In the fourth quarter, revenue increased 5 per cent to US$1.36 billion, missing analysts’ projection of $1.38 billion. For the full year, revenue growth was flat, according to a statement Tuesday.
Chief Executive Officer Evan Spiegel has been leading the company through a broad restructuring over the past two years, cutting jobs and ending projects that don’t boost revenue or user growth. On Monday, the Santa Monica, California-based company said it’s cutting its workforce by an additional 10 per cent this year in an effort to reduce hierarchy and promote in-person collaboration.
Amid a slump in the digital advertising market, Snap has overhauled its core business to improve ad targeting and measuring its effectiveness, while also increasing its direct-response advertising offerings.
“2023 was a pivotal year for Snap, as we transformed our advertising business and continued to expand our global community,” Spiegel said in the statement. “Snapchat enhances relationships with friends, family, and the world, and this unique value proposition has provided a strong foundation to build our business for long-term growth.”
The parent company of the popular Snapchat app projected revenue of $1.10 billion to $1.14 billion in the first quarter, up as much as 15 per cent from a year earlier. The pace of growth is in line with analysts’ average estimates, according to data compiled by Bloomberg.
Snap and Meta Platforms Inc. were badly affected by changes Apple Inc. made in 2021 to its privacy, which made it harder for advertisers to track users. Meta has bounced back, posting a 25 per cent gain in sales in the fourth quarter, its biggest quarterly increase in two years, while Snap is still recovering.
Meanwhile, Snap has tried adding new revenue streams to varying degrees of success. Its subscription offering, Snapchat+, has already amassed 7 million paying users with an annualized revenue run rate of $249 million – a unique feat among social media companies that have mostly failed to monetize subscribers. But its efforts to build augmented reality offerings for retailers was deemed too complex and shuttered last year.
Snapchat had 414 million daily active users in the fourth quarter, up 10 per cent from the same period last year. Almost half of those are in established markets like North America and Europe — regions the company says it will now prioritize.
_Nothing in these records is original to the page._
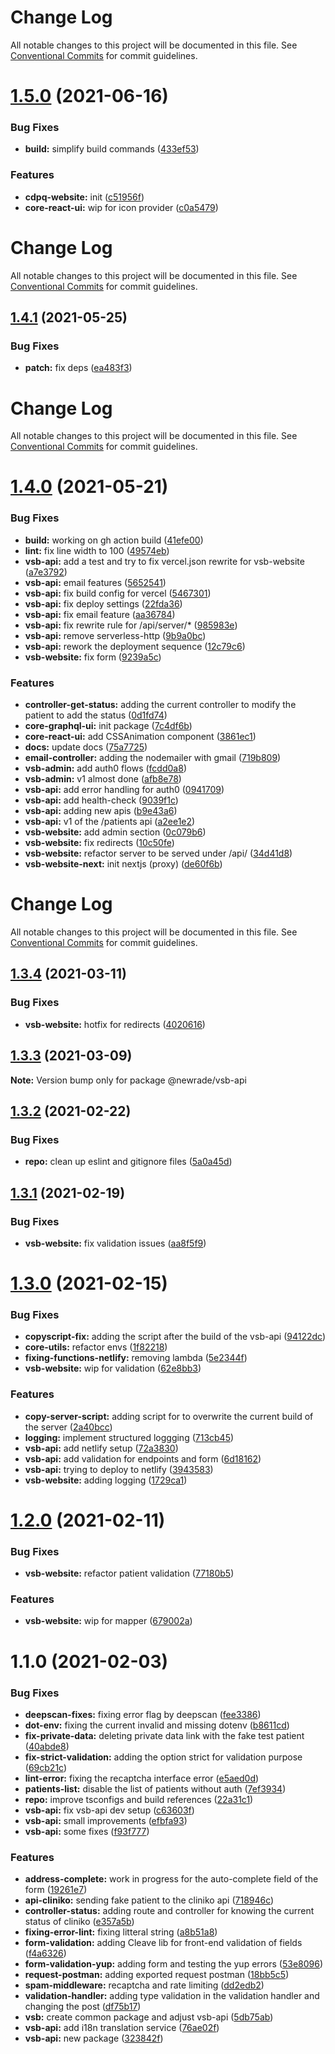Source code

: # Change Log

All notable changes to this project will be documented in this file. See
[Conventional Commits](https://conventionalcommits.org) for commit guidelines.

# [1.5.0](https://github.com/newrade/newrade-core/tree/master/packages/vsb-api/compare/@newrade/vsb-api@1.4.1...@newrade/vsb-api@1.5.0) (2021-06-16)

### Bug Fixes

- **build:** simplify build commands
  ([433ef53](https://github.com/newrade/newrade-core/tree/master/packages/vsb-api/commit/433ef533f2812a73a9e4062f394b42f9c2c94ebf))

### Features

- **cdpq-website:** init
  ([c51956f](https://github.com/newrade/newrade-core/tree/master/packages/vsb-api/commit/c51956fd40f157a59258890fa86b1779525de752))
- **core-react-ui:** wip for icon provider
  ([c0a5479](https://github.com/newrade/newrade-core/tree/master/packages/vsb-api/commit/c0a547903a9e8d38b82f3bd051c20baf77f72a63))

# Change Log

All notable changes to this project will be documented in this file. See
[Conventional Commits](https://conventionalcommits.org) for commit guidelines.

## [1.4.1](https://github.com/newrade/newrade-core/tree/master/packages/vsb-api/compare/@newrade/vsb-api@1.4.0...@newrade/vsb-api@1.4.1) (2021-05-25)

### Bug Fixes

- **patch:** fix deps
  ([ea483f3](https://github.com/newrade/newrade-core/tree/master/packages/vsb-api/commit/ea483f365e260ef7a4d96b66de5a30afac4a397b))

# Change Log

All notable changes to this project will be documented in this file. See
[Conventional Commits](https://conventionalcommits.org) for commit guidelines.

# [1.4.0](https://github.com/newrade/newrade-core/tree/master/packages/vsb-api/compare/@newrade/vsb-api@1.3.4...@newrade/vsb-api@1.4.0) (2021-05-21)

### Bug Fixes

- **build:** working on gh action build
  ([41efe00](https://github.com/newrade/newrade-core/tree/master/packages/vsb-api/commit/41efe00146700e0108b66eac17f8bbe033f4d1f6))
- **lint:** fix line width to 100
  ([49574eb](https://github.com/newrade/newrade-core/tree/master/packages/vsb-api/commit/49574eb1fe8aa3bbdf3cf9a6067956ccf3a96561))
- **vsb-api:** add a test and try to fix vercel.json rewrite for vsb-website
  ([a7e3792](https://github.com/newrade/newrade-core/tree/master/packages/vsb-api/commit/a7e37922fba063dd6226509dc1f7abc48f3a6600))
- **vsb-api:** email features
  ([5652541](https://github.com/newrade/newrade-core/tree/master/packages/vsb-api/commit/56525419a71a3028d136662e20b0285aebba19c6))
- **vsb-api:** fix build config for vercel
  ([5467301](https://github.com/newrade/newrade-core/tree/master/packages/vsb-api/commit/54673017ec6d176388a517bd9d0a39d80c7d136e))
- **vsb-api:** fix deploy settings
  ([22fda36](https://github.com/newrade/newrade-core/tree/master/packages/vsb-api/commit/22fda366d958ee071d1375f4af7372abf1d4abf4))
- **vsb-api:** fix email feature
  ([aa36784](https://github.com/newrade/newrade-core/tree/master/packages/vsb-api/commit/aa3678420ec10df111cc51c7d91f0884a7ecd902))
- **vsb-api:** fix rewrite rule for /api/server/\*
  ([985983e](https://github.com/newrade/newrade-core/tree/master/packages/vsb-api/commit/985983e20a08db1d06bcc13caf49297a3f17243e))
- **vsb-api:** remove serverless-http
  ([9b9a0bc](https://github.com/newrade/newrade-core/tree/master/packages/vsb-api/commit/9b9a0bcd98d03846f54fabde56377a5d5dbb8fe7))
- **vsb-api:** rework the deployment sequence
  ([12c79c6](https://github.com/newrade/newrade-core/tree/master/packages/vsb-api/commit/12c79c61f7db17d85a49b260405eb21bf6af048a))
- **vsb-website:** fix form
  ([9239a5c](https://github.com/newrade/newrade-core/tree/master/packages/vsb-api/commit/9239a5c5ca613cebf629902d92e6fc7bb24c1deb))

### Features

- **controller-get-status:** adding the current controller to modify the patient
  to add the status
  ([0d1fd74](https://github.com/newrade/newrade-core/tree/master/packages/vsb-api/commit/0d1fd745f7993d50564fe066dd94fcab3eda2944))
- **core-graphql-ui:** init package
  ([7c4df6b](https://github.com/newrade/newrade-core/tree/master/packages/vsb-api/commit/7c4df6bc867e61a8e545dc7d389f6bc58777f899))
- **core-react-ui:** add CSSAnimation component
  ([3861ec1](https://github.com/newrade/newrade-core/tree/master/packages/vsb-api/commit/3861ec1ecafec29b3ac9236aae88e740541feba8))
- **docs:** update docs
  ([75a7725](https://github.com/newrade/newrade-core/tree/master/packages/vsb-api/commit/75a7725a8c3b0b59508cdd203567af1d3fa9d308))
- **email-controller:** adding the nodemailer with gmail
  ([719b809](https://github.com/newrade/newrade-core/tree/master/packages/vsb-api/commit/719b809ffcde9dab3ee3ccd0b4ff5f7d0e1cb780))
- **vsb-admin:** add auth0 flows
  ([fcdd0a8](https://github.com/newrade/newrade-core/tree/master/packages/vsb-api/commit/fcdd0a81ea10ffe4d1342440406ab7a2f92420b5))
- **vsb-admin:** v1 almost done
  ([afb8e78](https://github.com/newrade/newrade-core/tree/master/packages/vsb-api/commit/afb8e7892f7782dcc9a6596186b177d63a9782ce))
- **vsb-api:** add error handling for auth0
  ([0941709](https://github.com/newrade/newrade-core/tree/master/packages/vsb-api/commit/094170962aee78d608bafe7c8aae70ebc16713fe))
- **vsb-api:** add health-check
  ([9039f1c](https://github.com/newrade/newrade-core/tree/master/packages/vsb-api/commit/9039f1c9fdef9948d90553685ee079c66ddc554a))
- **vsb-api:** adding new apis
  ([b9e43a6](https://github.com/newrade/newrade-core/tree/master/packages/vsb-api/commit/b9e43a6e9e1523055c57786b8abfd89ed4fdaacc))
- **vsb-api:** v1 of the /patients api
  ([a2ee1e2](https://github.com/newrade/newrade-core/tree/master/packages/vsb-api/commit/a2ee1e2fd6b9bf582237f19614e7403d1416718b))
- **vsb-website:** add admin section
  ([0c079b6](https://github.com/newrade/newrade-core/tree/master/packages/vsb-api/commit/0c079b6adae0670c09bca0625f889193510962c8))
- **vsb-website:** fix redirects
  ([10c50fe](https://github.com/newrade/newrade-core/tree/master/packages/vsb-api/commit/10c50fe5712d6ae13334422b4ffb2dbf313d6958))
- **vsb-website:** refactor server to be served under /api/
  ([34d41d8](https://github.com/newrade/newrade-core/tree/master/packages/vsb-api/commit/34d41d8d9ff09ab66aa49c413bdc2a6cf043d0e1))
- **vsb-website-next:** init nextjs (proxy)
  ([de60f6b](https://github.com/newrade/newrade-core/tree/master/packages/vsb-api/commit/de60f6b2d6dd9dbdb6aee0c36a8a3e80b2e10bb7))

# Change Log

All notable changes to this project will be documented in this file. See
[Conventional Commits](https://conventionalcommits.org) for commit guidelines.

## [1.3.4](https://github.com/newrade/newrade-core/tree/master/packages/vsb-api/compare/@newrade/vsb-api@1.3.3...@newrade/vsb-api@1.3.4) (2021-03-11)

### Bug Fixes

- **vsb-website:** hotfix for redirects
  ([4020616](https://github.com/newrade/newrade-core/tree/master/packages/vsb-api/commit/402061618bd468f0e7c194a1205c944f52a15112))

## [1.3.3](https://github.com/newrade/newrade-core/tree/master/packages/vsb-api/compare/@newrade/vsb-api@1.3.2...@newrade/vsb-api@1.3.3) (2021-03-09)

**Note:** Version bump only for package @newrade/vsb-api

## [1.3.2](https://github.com/newrade/newrade-core/tree/master/packages/vsb-api/compare/@newrade/vsb-api@1.3.1...@newrade/vsb-api@1.3.2) (2021-02-22)

### Bug Fixes

- **repo:** clean up eslint and gitignore files
  ([5a0a45d](https://github.com/newrade/newrade-core/tree/master/packages/vsb-api/commit/5a0a45d7d6e669dc6859f361093d6d5b1e3c5d09))

## [1.3.1](https://github.com/newrade/newrade-core/tree/master/packages/vsb-api/compare/@newrade/vsb-api@1.3.0...@newrade/vsb-api@1.3.1) (2021-02-19)

### Bug Fixes

- **vsb-website:** fix validation issues
  ([aa8f5f9](https://github.com/newrade/newrade-core/tree/master/packages/vsb-api/commit/aa8f5f9e1f2bab9eff62c32017d9a5159750e98f))

# [1.3.0](https://github.com/newrade/newrade-core/tree/master/packages/vsb-api/compare/@newrade/vsb-api@1.2.0...@newrade/vsb-api@1.3.0) (2021-02-15)

### Bug Fixes

- **copyscript-fix:** adding the script after the build of the vsb-api
  ([94122dc](https://github.com/newrade/newrade-core/tree/master/packages/vsb-api/commit/94122dc792aba1586e0abdecd6f5a555c7a90b42))
- **core-utils:** refactor envs
  ([1f82218](https://github.com/newrade/newrade-core/tree/master/packages/vsb-api/commit/1f82218b98f869c7e16202601bffe13ae085ae94))
- **fixing-functions-netlify:** removing lambda
  ([5e2344f](https://github.com/newrade/newrade-core/tree/master/packages/vsb-api/commit/5e2344f4eda61740f377d25f2f708e7f89e9715b))
- **vsb-website:** wip for validation
  ([62e8bb3](https://github.com/newrade/newrade-core/tree/master/packages/vsb-api/commit/62e8bb34fe83946b25e8e34f823cb608933658c7))

### Features

- **copy-server-script:** adding script for to overwrite the current build of
  the server
  ([2a40bcc](https://github.com/newrade/newrade-core/tree/master/packages/vsb-api/commit/2a40bccf3a2f00b06ca75eadef6fd9e25a3baee4))
- **logging:** implement structured loggging
  ([713cb45](https://github.com/newrade/newrade-core/tree/master/packages/vsb-api/commit/713cb4501897b14ff3d53c93d32bce0686759a7c))
- **vsb-api:** add netlify setup
  ([72a3830](https://github.com/newrade/newrade-core/tree/master/packages/vsb-api/commit/72a3830dab26801c066c040632b1e64b1f974e27))
- **vsb-api:** add validation for endpoints and form
  ([6d18162](https://github.com/newrade/newrade-core/tree/master/packages/vsb-api/commit/6d18162c1d76e2f9463443d75c88f24514061afd))
- **vsb-api:** trying to deploy to netlify
  ([3943583](https://github.com/newrade/newrade-core/tree/master/packages/vsb-api/commit/394358395408463b83b8140e662ffe6062109f64))
- **vsb-website:** adding logging
  ([1729ca1](https://github.com/newrade/newrade-core/tree/master/packages/vsb-api/commit/1729ca148e4de6831bf2b7beaeec9abf658a1b5c))

# [1.2.0](https://github.com/newrade/newrade-core/tree/master/packages/vsb-api/compare/@newrade/vsb-api@1.1.0...@newrade/vsb-api@1.2.0) (2021-02-11)

### Bug Fixes

- **vsb-website:** refactor patient validation
  ([77180b5](https://github.com/newrade/newrade-core/tree/master/packages/vsb-api/commit/77180b59ed02a90ff8bbaeece51fc1bf78a82287))

### Features

- **vsb-website:** wip for mapper
  ([679002a](https://github.com/newrade/newrade-core/tree/master/packages/vsb-api/commit/679002ab9d8cbdb5ba4b489693b8406b2b91dd06))

# 1.1.0 (2021-02-03)

### Bug Fixes

- **deepscan-fixes:** fixing error flag by deepscan
  ([fee3386](https://github.com/newrade/newrade-core/tree/master/packages/vsb-api/commit/fee3386d881f78036447523e48f7455ace636645))
- **dot-env:** fixing the current invalid and missing dotenv
  ([b8611cd](https://github.com/newrade/newrade-core/tree/master/packages/vsb-api/commit/b8611cd69d33320b4a9ab8784f8bf5fada7484de))
- **fix-private-data:** deleting private data link with the fake test patient
  ([40abde8](https://github.com/newrade/newrade-core/tree/master/packages/vsb-api/commit/40abde8a4d61d4fb5f2fcd73438e25e2ab61a199))
- **fix-strict-validation:** adding the option strict for validation purpose
  ([69cb21c](https://github.com/newrade/newrade-core/tree/master/packages/vsb-api/commit/69cb21ccc9b11f62222027b8a37fd0ce776eb279))
- **lint-error:** fixing the recaptcha interface error
  ([e5aed0d](https://github.com/newrade/newrade-core/tree/master/packages/vsb-api/commit/e5aed0da52bda7d9e22eb8dfbb4f80658f2797bd))
- **patients-list:** disable the list of patients without auth
  ([7ef3934](https://github.com/newrade/newrade-core/tree/master/packages/vsb-api/commit/7ef3934dc49ea5d57d447494750d30ed8178de28))
- **repo:** improve tsconfigs and build references
  ([22a31c1](https://github.com/newrade/newrade-core/tree/master/packages/vsb-api/commit/22a31c17608f6d6fda5ccd193588fd9194c68502))
- **vsb-api:** fix vsb-api dev setup
  ([c63603f](https://github.com/newrade/newrade-core/tree/master/packages/vsb-api/commit/c63603feac60d03d57ef1dd44396527e98a15ae8))
- **vsb-api:** small improvements
  ([efbfa93](https://github.com/newrade/newrade-core/tree/master/packages/vsb-api/commit/efbfa93b83aa458fab40a9691ba5e37803234f52))
- **vsb-api:** some fixes
  ([f93f777](https://github.com/newrade/newrade-core/tree/master/packages/vsb-api/commit/f93f777e5c2e32507777d93936074898fdfab6a8))

### Features

- **address-complete:** work in progress for the auto-complete field of the form
  ([19261e7](https://github.com/newrade/newrade-core/tree/master/packages/vsb-api/commit/19261e7ac3b957807fc8ee70c677fd26fa254a9d))
- **api-cliniko:** sending fake patient to the cliniko api
  ([718946c](https://github.com/newrade/newrade-core/tree/master/packages/vsb-api/commit/718946cb9497b7ca507b43c3ce01922daf607a97))
- **controller-status:** adding route and controller for knowing the current
  status of cliniko
  ([e357a5b](https://github.com/newrade/newrade-core/tree/master/packages/vsb-api/commit/e357a5b5c3865d664184bb659370f7b4fdc2c9a2))
- **fixing-error-lint:** fixing litteral string
  ([a8b51a8](https://github.com/newrade/newrade-core/tree/master/packages/vsb-api/commit/a8b51a8ce8e5c40efd6a57a05c10f1845c4f648c))
- **form-validation:** adding Cleave lib for front-end validation of fields
  ([f4a6326](https://github.com/newrade/newrade-core/tree/master/packages/vsb-api/commit/f4a63263d832bb14f480b20d82e57cde93d31428))
- **form-validation-yup:** adding form and testing the yup errors
  ([53e8096](https://github.com/newrade/newrade-core/tree/master/packages/vsb-api/commit/53e809643d48cce51bacd6abc097e5cf91429745))
- **request-postman:** adding exported request postman
  ([18bb5c5](https://github.com/newrade/newrade-core/tree/master/packages/vsb-api/commit/18bb5c5b3d50672b59cd29d2262a1cfe2ba43d0d))
- **spam-middleware:** recaptcha and rate limiting
  ([dd2edb2](https://github.com/newrade/newrade-core/tree/master/packages/vsb-api/commit/dd2edb24a527435dc45546c6753ebaa9c3464252))
- **validation-handler:** adding type validation in the validation handler and
  changing the post
  ([df75b17](https://github.com/newrade/newrade-core/tree/master/packages/vsb-api/commit/df75b1756b991dbb6b47cb9b47d186779ed811c7))
- **vsb:** create common package and adjust vsb-api
  ([5db75ab](https://github.com/newrade/newrade-core/tree/master/packages/vsb-api/commit/5db75ab09fc2dd4e3cd6f52b4cc2bc56398863b8))
- **vsb-api:** add i18n translation service
  ([76ae02f](https://github.com/newrade/newrade-core/tree/master/packages/vsb-api/commit/76ae02fa4bc15c744b5d2629267bda27b66d9403))
- **vsb-api:** new package
  ([323842f](https://github.com/newrade/newrade-core/tree/master/packages/vsb-api/commit/323842f2a905ea89b3f03a423c09c2e49125aeec))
It’s a notable pivot for Snap, which has spent years committing resources to building support for Android phones in emerging markets.
“We are shifting more of our focus toward user growth and deepening engagement in our most highly monetizable geographies,” the company said in a letter to investors. “Focusing on these initiatives will help us increase daily active usage of Snapchat, deepen content engagement, improve performance for advertisers, and ultimately accelerate revenue growth and drive increased free cash flow.”
More than 800 million people use the app globally every month, the company said.
In the fourth quarter, Snap posted a net loss of $248.7 million, compared with a loss of $287.6 million a year ago and less than the $287 million average analyst estimate. Earnings per share were 8 cents, compared with analyst estimates of 6 cents.
But, despite the recent round of job cuts, Snap projected a loss in adjusted earnings before interest, tax, depreciation and amortization of $55 million to $95 million in the first quarter, far beyond the loss of $33 million analysts’ were expecting.